Target 1.000 STD-B Per Tahun, Apkasindo Paser : Kita Dukung!
Alur Penerbitan STDB, foto : Disbun Kukar
Paser, kabarsawit.com - Pemerintah Kabupaten Paser, Kalimantan Timur (Kaltim), berharap dapat memberikan 1.000 Surat Tanda Daftar Budidaya (STD-B) kepada petani setiap tahun. Di mana total anggaran sebesar Rp500 juta dialokasikan dari APBD.
Menurut Djoko Bawono, Kepala Dinas Perkebunan dan Peternakan (Disbunak) Paser, tujuan tersebut dimaksudkan untuk mendukung program sertifikasi Indonesia Sustainable Palm Oil (ISPO) di Paser.
“Data perkebunan di Paser akan lebih baik jika petani sudah terdaftar sebagai ISPO. Jika ada bantuan dari APBN, petani ISPO akan menjadi prioritas utama.
Oleh karena itu, Djoko berharap petani Paser menerima sertifikasi STD-B dan ISPO pada tahun 2025.
Aliyadi, ketua DPD Apkasindo Paser, menyatakan bahwa dia akan mendukung tindakan pemerintah, walaupun tedapat beberapa penghalang. Seperti biaya pengurusan ISPO yang sangat tinggi.

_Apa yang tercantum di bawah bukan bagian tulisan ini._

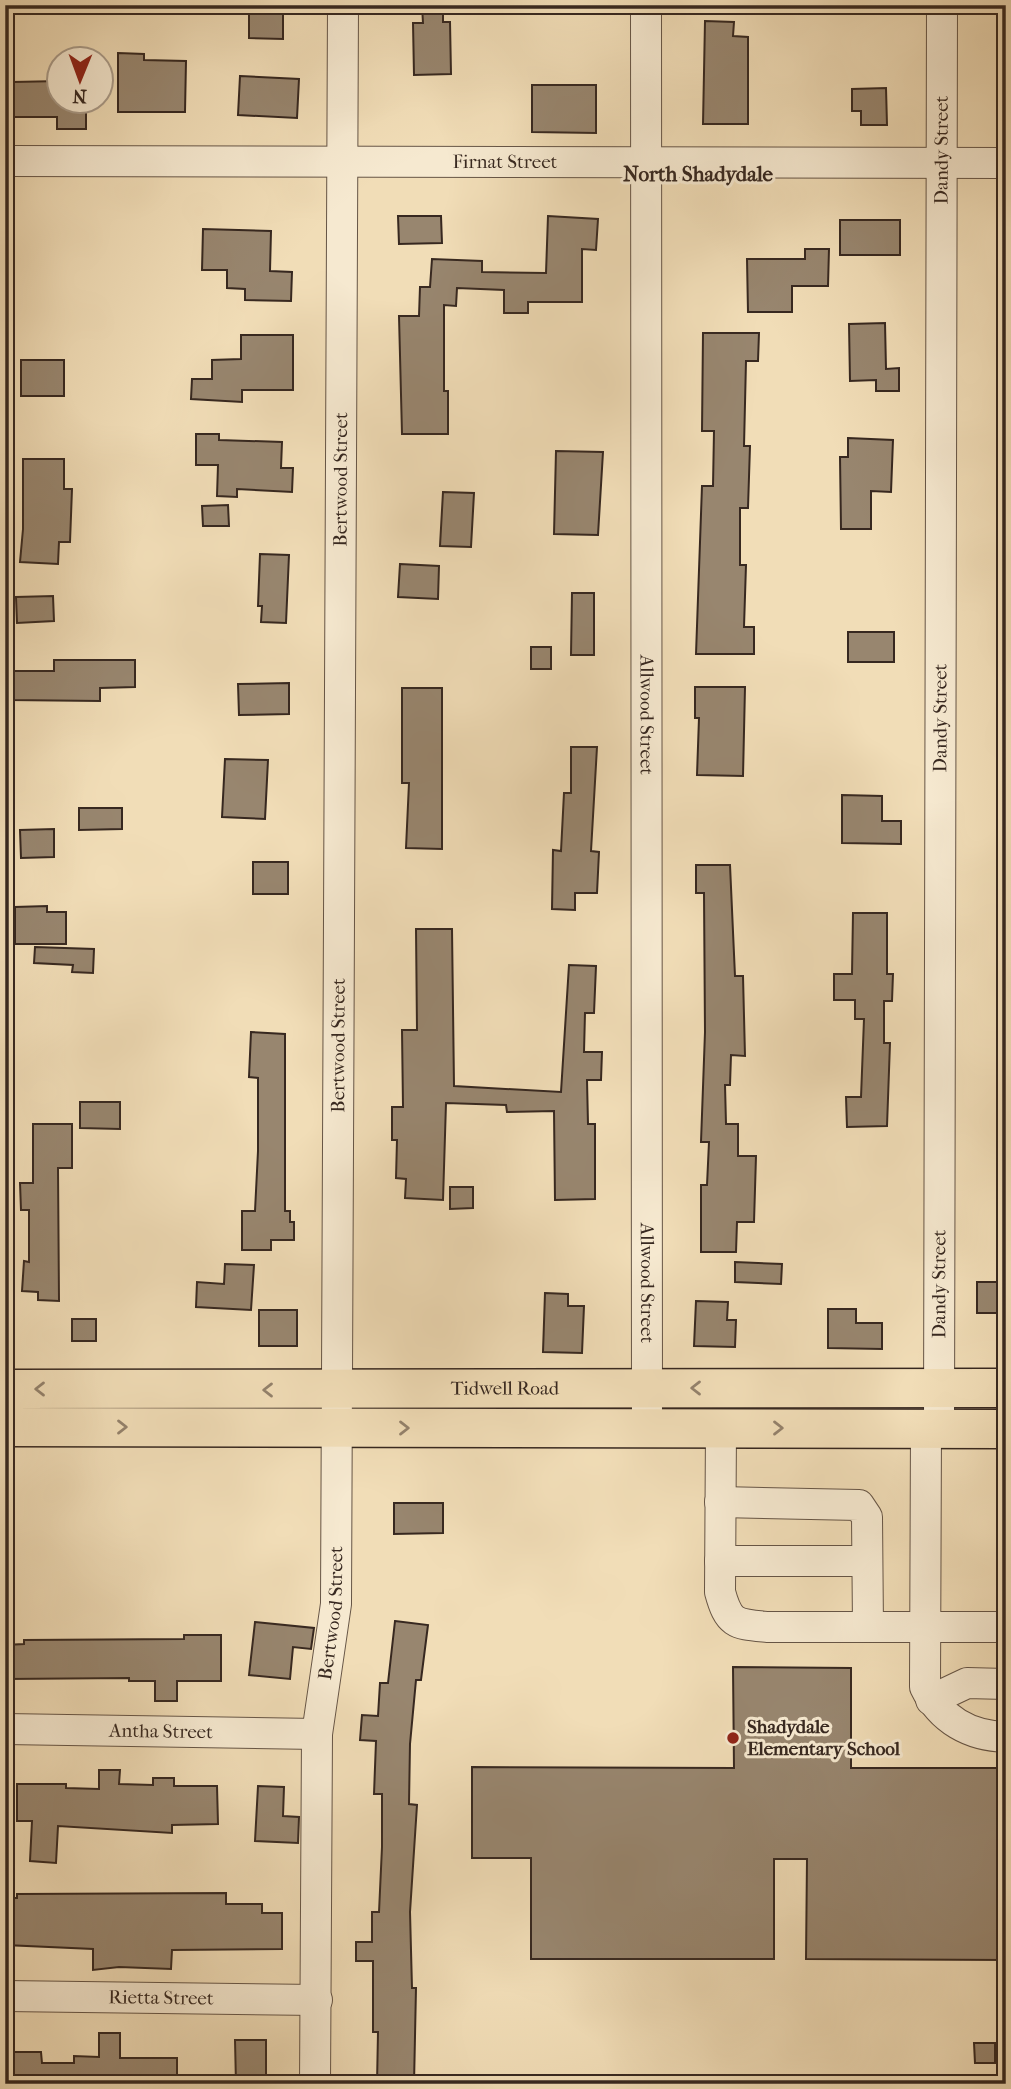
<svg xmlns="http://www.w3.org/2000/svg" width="1011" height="2089" viewBox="0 0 1011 2089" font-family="'IM FELL French Canon',serif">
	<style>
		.building { fill: #98866f; stroke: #372820; stroke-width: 2 }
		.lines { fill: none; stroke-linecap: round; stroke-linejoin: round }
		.minor-casing { stroke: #665546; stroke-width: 32 }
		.major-casing { stroke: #372820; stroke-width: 41 }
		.minor { stroke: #f6e9d0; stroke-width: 30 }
		.major { stroke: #f1ddb7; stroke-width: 38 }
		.oneway { stroke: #94826c }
		.poi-dot { fill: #8f2418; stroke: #f6e9d0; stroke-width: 2.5 }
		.labels { text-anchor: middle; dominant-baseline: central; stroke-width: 6; stroke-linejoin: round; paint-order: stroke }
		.street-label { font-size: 19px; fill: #372820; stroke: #f6e9d0 }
		.poi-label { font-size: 19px; font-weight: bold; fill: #372820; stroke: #f6e9d0; text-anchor: start }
		.neighbourhood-label { font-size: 21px; font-weight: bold; fill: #372820; stroke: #f6e9d0 }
	</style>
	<rect width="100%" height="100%" fill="#f1ddb7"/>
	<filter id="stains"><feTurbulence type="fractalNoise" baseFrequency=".00286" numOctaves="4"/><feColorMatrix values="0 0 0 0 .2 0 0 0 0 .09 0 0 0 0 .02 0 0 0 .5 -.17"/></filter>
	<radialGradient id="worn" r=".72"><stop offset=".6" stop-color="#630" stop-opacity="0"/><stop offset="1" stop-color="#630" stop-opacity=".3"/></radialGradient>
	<!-- building -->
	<g class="building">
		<path d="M 249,5 L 283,5 L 283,39 L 249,38 Z"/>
		<path d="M 422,5 L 443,5 L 443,22 L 450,22 L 451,74 L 414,75 L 413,23 L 423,23 Z"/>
		<path d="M 705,21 L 734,22 L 733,36 L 748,37 L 748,124 L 703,124 Z"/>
		<path d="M 118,53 L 144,54 L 144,60 L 186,61 L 185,112 L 118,112 Z"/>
		<path d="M 240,76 L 299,79 L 297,118 L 238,115 Z"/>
		<path d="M 60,81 L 60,102 L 86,102 L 86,129 L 57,129 L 57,117 L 14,117 L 13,82 Z"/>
		<path d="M 532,85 L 596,85 L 596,133 L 532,132 Z"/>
		<path d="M 886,88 L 887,125 L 861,125 L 861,111 L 852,111 L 852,89 Z"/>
		<path d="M 398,216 L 441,216 L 442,243 L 399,244 Z"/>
		<path d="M 548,216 L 598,219 L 596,250 L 582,249 L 582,302 L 528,302 L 528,313 L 504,313 L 504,290 L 457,288 L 456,306 L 444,305 L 444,391 L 448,391 L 448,434 L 402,434 L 399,316 L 419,316 L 420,287 L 430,287 L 432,259 L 482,261 L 482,272 L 546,273 Z"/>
		<rect x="840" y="220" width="60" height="35"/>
		<path d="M 203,229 L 271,231 L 270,271 L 292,272 L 291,301 L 245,300 L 245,289 L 227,288 L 227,270 L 202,270 Z"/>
		<path d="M 805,249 L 829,249 L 828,286 L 792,286 L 792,312 L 748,312 L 747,259 L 805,259 Z"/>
		<path d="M 885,323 L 886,369 L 899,368 L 899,391 L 876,391 L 876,380 L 850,381 L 849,324 Z"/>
		<path d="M 703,333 L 759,333 L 758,361 L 746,361 L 744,446 L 750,446 L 748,508 L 740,508 L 740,565 L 746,565 L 744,627 L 754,627 L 754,654 L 696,654 L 702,486 L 713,486 L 714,431 L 702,431 Z"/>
		<path d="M 241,335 L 293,335 L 293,390 L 242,390 L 242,402 L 191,399 L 192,379 L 212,379 L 212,360 L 241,359 Z"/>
		<rect x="21" y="360" width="43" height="36"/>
		<path d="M 196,434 L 219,434 L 219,440 L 282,442 L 281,468 L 293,468 L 292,492 L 237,489 L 237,497 L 217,496 L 218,465 L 196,465 Z"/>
		<path d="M 848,438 L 893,440 L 891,492 L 871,491 L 871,529 L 841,529 L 840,457 L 848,457 Z"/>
		<path d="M 556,451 L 603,452 L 598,535 L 554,534 Z"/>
		<path d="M 23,459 L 64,459 L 64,489 L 72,489 L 70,542 L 59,542 L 58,564 L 20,562 L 23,529 Z"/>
		<path d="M 443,492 L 474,493 L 471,547 L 440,546 Z"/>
		<path d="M 228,505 L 229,526 L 203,526 L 202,506 Z"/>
		<path d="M 260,554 L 289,555 L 286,623 L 261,622 L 262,606 L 258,606 Z"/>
		<path d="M 400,564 L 439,566 L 438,599 L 398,597 Z"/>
		<path d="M 572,593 L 594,593 L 594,655 L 571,655 Z"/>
		<path d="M 53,596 L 54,621 L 17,623 L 16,597 Z"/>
		<rect x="848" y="632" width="46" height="30"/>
		<rect x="531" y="647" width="20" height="22"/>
		<path d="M 54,660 L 135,660 L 135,687 L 100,688 L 100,701 L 9,700 L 10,671 L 54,671 Z"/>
		<path d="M 289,683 L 289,714 L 239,715 L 238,684 Z"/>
		<path d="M 695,687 L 745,687 L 743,776 L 697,775 L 699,718 L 695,718 Z"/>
		<path d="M 402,688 L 442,688 L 442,849 L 406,848 L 409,783 L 402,783 Z"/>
		<path d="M 571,747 L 597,747 L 591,851 L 599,852 L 597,893 L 575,893 L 575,910 L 552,909 L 553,850 L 561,851 L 564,793 L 571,793 Z"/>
		<path d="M 225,759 L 268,760 L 265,819 L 222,817 Z"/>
		<path d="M 842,795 L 882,796 L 882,821 L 901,821 L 901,844 L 842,843 Z"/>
		<path d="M 79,808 L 122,808 L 122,829 L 79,830 Z"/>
		<path d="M 54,829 L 54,857 L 21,858 L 20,830 Z"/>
		<rect x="253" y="862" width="35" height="32"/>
		<path d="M 696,865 L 730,865 L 735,976 L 743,976 L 745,1056 L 731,1055 L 730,1085 L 725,1085 L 726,1124 L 738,1124 L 738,1156 L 756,1156 L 754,1222 L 737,1222 L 736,1252 L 701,1252 L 701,1185 L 707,1185 L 709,1142 L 701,1142 L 705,1032 L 704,893 L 696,893 Z"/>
		<path d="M 47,906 L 47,912 L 66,912 L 66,944 L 15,944 L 15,907 Z"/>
		<path d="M 853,913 L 887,913 L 887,974 L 893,974 L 892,1001 L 884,1001 L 884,1043 L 890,1043 L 887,1126 L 847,1127 L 846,1097 L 861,1097 L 864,1019 L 855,1019 L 855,1000 L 834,1000 L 834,974 L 852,974 Z"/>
		<path d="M 416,929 L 452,929 L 454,1086 L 561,1092 L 569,965 L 596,966 L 594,1013 L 585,1013 L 584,1052 L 602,1052 L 601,1080 L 587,1080 L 588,1124 L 595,1124 L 595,1199 L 555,1200 L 554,1111 L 507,1112 L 506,1105 L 446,1103 L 443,1200 L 405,1198 L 406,1179 L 396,1178 L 397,1140 L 392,1140 L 392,1107 L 403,1107 L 402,1030 L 417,1030 Z"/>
		<path d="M 35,947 L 94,949 L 93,973 L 72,972 L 73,965 L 34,963 Z"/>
		<path d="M 251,1032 L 285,1034 L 285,1211 L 290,1211 L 290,1222 L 294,1222 L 294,1240 L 271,1240 L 271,1250 L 242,1250 L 242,1211 L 255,1211 L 258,1151 L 258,1078 L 249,1077 Z"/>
		<path d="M 80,1102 L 120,1102 L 120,1129 L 80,1128 Z"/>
		<path d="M 33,1124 L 72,1124 L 72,1168 L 58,1168 L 59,1301 L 38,1300 L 38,1292 L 22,1291 L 24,1261 L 29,1262 L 29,1210 L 21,1210 L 20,1183 L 33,1183 Z"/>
		<path d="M 450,1187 L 473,1187 L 473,1208 L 450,1209 Z"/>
		<path d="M 735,1262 L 782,1264 L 781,1284 L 735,1282 Z"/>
		<path d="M 225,1264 L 254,1265 L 251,1310 L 196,1307 L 197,1282 L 224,1284 Z"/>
		<rect x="977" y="1282" width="29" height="31"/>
		<path d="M 545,1293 L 568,1294 L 568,1306 L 584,1306 L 582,1353 L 543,1352 Z"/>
		<path d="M 696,1301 L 728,1302 L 727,1320 L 736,1320 L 735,1347 L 694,1346 Z"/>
		<path d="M 828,1309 L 856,1309 L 856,1323 L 882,1323 L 882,1349 L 828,1348 Z"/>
		<rect x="259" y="1310" width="38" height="36"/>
		<rect x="72" y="1319" width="24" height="22"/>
		<path d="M 394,1503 L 443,1503 L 443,1533 L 394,1534 Z"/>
		<path d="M 395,1621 L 428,1625 L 421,1680 L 416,1680 L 410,1744 L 409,1804 L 417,1805 L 410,1912 L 412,1988 L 416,1988 L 414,2084 L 377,2084 L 378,2032 L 373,2032 L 373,1961 L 356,1961 L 356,1942 L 372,1942 L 372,1912 L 379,1912 L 382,1847 L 382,1794 L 374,1794 L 376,1741 L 360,1740 L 362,1715 L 378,1716 L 380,1683 L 388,1683 Z"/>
		<path d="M 255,1622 L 314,1628 L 311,1649 L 293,1647 L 290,1679 L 249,1675 Z"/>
		<path d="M 184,1635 L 221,1635 L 221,1681 L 177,1681 L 177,1701 L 155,1701 L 155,1681 L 129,1681 L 129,1678 L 5,1679 L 5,1645 L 24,1644 L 24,1640 L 184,1639 Z"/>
		<path d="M 733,1667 L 851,1668 L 851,1768 L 1006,1768 L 1006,1960 L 806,1959 L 807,1859 L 774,1859 L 774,1959 L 531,1959 L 531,1858 L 472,1858 L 472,1767 L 734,1768 Z"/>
		<path d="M 99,1770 L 120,1770 L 119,1784 L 153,1785 L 153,1778 L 174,1778 L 174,1786 L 217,1786 L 218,1824 L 172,1825 L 172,1833 L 58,1826 L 56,1863 L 30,1861 L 32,1821 L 17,1821 L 17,1784 L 66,1784 L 66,1788 L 99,1789 Z"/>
		<path d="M 258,1786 L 284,1787 L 283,1816 L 299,1817 L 298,1843 L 255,1841 Z"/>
		<path d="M 226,1893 L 226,1904 L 262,1904 L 262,1913 L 282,1913 L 282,1949 L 172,1950 L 171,1969 L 119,1967 L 93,1970 L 93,1949 L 5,1945 L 5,1898 L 17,1898 L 17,1894 Z"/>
		<path d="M 99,2033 L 120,2033 L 120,2058 L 177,2058 L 177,2084 L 5,2084 L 5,2052 L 41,2052 L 42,2063 L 74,2063 L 74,2056 L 99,2057 Z"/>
		<path d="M 235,2040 L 266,2040 L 266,2084 L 236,2084 Z"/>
		<path d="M 974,2043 L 995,2043 L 995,2063 L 975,2063 Z"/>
	</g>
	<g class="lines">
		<defs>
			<g id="minor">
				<path id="s1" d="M 646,5 L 647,1427"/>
				<path id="s2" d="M 5,161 L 1006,163"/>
				<path d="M 721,1428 L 720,1592 C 729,1625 736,1624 768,1627 L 1006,1627"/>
				<path d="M 926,1428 L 925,1687 C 941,1720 970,1736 1006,1737"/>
				<path id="s3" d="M 939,1428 L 942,5"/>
				<path d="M 720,1502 L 859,1505 L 867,1517 L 868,1627"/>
				<path d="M 720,1561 L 867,1561"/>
				<path d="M 931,1700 L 967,1683 L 1006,1684"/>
				<path id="s4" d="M 5,1729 L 317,1734"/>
				<path id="s5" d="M 5,1996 L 317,2000"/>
				<path id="s6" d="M 315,2084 L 317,1734 L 336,1604 L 343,5"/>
			</g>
			<g id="major">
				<path id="s7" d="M 5,1389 L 1006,1388"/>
				<path d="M 5,1427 L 1006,1429"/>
			</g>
		</defs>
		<!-- minor casing -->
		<use href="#minor" class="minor-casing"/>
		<!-- major casing -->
		<use href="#major" class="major-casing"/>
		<!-- minor -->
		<use href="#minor" class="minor"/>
		<!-- major -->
		<use href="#major" class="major"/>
	</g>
	<!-- one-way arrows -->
	<defs><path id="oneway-chevron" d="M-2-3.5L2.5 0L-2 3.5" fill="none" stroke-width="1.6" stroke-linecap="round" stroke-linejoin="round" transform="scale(1.75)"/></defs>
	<g class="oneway">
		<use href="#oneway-chevron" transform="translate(696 1388) rotate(180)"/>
		<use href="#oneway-chevron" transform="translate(40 1389) rotate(-180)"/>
		<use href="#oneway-chevron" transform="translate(268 1390) rotate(-180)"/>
		<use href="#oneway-chevron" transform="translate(122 1427)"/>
		<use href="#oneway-chevron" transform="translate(404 1428)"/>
		<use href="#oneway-chevron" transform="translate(778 1428)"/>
	</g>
	<!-- markers -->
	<circle class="poi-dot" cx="733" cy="1738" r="7"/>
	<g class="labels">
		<!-- street labels -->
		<g class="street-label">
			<text stroke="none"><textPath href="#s3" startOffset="1278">Dandy Street</textPath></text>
			<text stroke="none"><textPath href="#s2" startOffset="500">Firnat Street</textPath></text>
			<text stroke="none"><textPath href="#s6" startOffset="1606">Bertwood Street</textPath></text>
			<text stroke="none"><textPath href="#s1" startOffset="710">Allwood Street</textPath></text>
			<text stroke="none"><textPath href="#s3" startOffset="710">Dandy Street</textPath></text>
			<text stroke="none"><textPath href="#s6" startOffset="1040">Bertwood Street</textPath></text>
			<text stroke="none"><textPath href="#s1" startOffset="1278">Allwood Street</textPath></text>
			<text stroke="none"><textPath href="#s3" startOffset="144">Dandy Street</textPath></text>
			<text stroke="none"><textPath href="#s7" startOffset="500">Tidwell Road</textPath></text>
			<text stroke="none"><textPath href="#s6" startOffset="472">Bertwood Street</textPath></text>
			<text stroke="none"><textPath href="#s4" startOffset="156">Antha Street</textPath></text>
			<text stroke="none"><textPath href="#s5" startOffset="156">Rietta Street</textPath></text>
		</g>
		<!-- poi labels -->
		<g class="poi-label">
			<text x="747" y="1727">Shadydale<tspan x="747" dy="22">Elementary School</tspan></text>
		</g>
		<!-- neighbourhood labels -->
		<g class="neighbourhood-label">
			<text x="698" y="174">North Shadydale</text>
		</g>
	</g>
	<!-- margin -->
	<rect width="1011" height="2089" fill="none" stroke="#f1ddb7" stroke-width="28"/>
	<rect x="7" y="7" width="997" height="2075" fill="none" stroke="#372820" stroke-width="3.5"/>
	<rect x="14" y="14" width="983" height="2061" fill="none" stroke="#372820" stroke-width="2"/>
	<!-- north arrow -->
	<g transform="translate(80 80) rotate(181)"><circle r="33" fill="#f6e9d0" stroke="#aa9c8a" stroke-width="2"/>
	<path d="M0-5L12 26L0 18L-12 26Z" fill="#8f2418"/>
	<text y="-10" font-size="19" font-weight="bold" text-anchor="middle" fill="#372820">N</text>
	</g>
	<rect width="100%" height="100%" filter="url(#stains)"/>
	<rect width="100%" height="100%" fill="url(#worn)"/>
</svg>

Kemudian masih banyak kebun petani di dalam hutan.
“Masih banyak petani swadaya yang belum bergabung dalam koperasi atau kelembagaan,” ujarnya.
Berapa waktu lalu, beberapa koperasi yang tergabung dalam Apkasindo telah mengajukan 1.000 hektar kebun petani untuk mendapatkan sertifikat Roundtable on Sustainable Palm Oil (RSPO).
“Meskipun syarat RSPO rumit, kami yakin akan berhasil” ucapnya semangat.
Menurutnya, jika RSPO dijalankan dengan benar dan sesuai dengan aturan, itu akan membantu petani. Dia berharap sertifikasi ini akan meningkatkan kesejahteraan petani.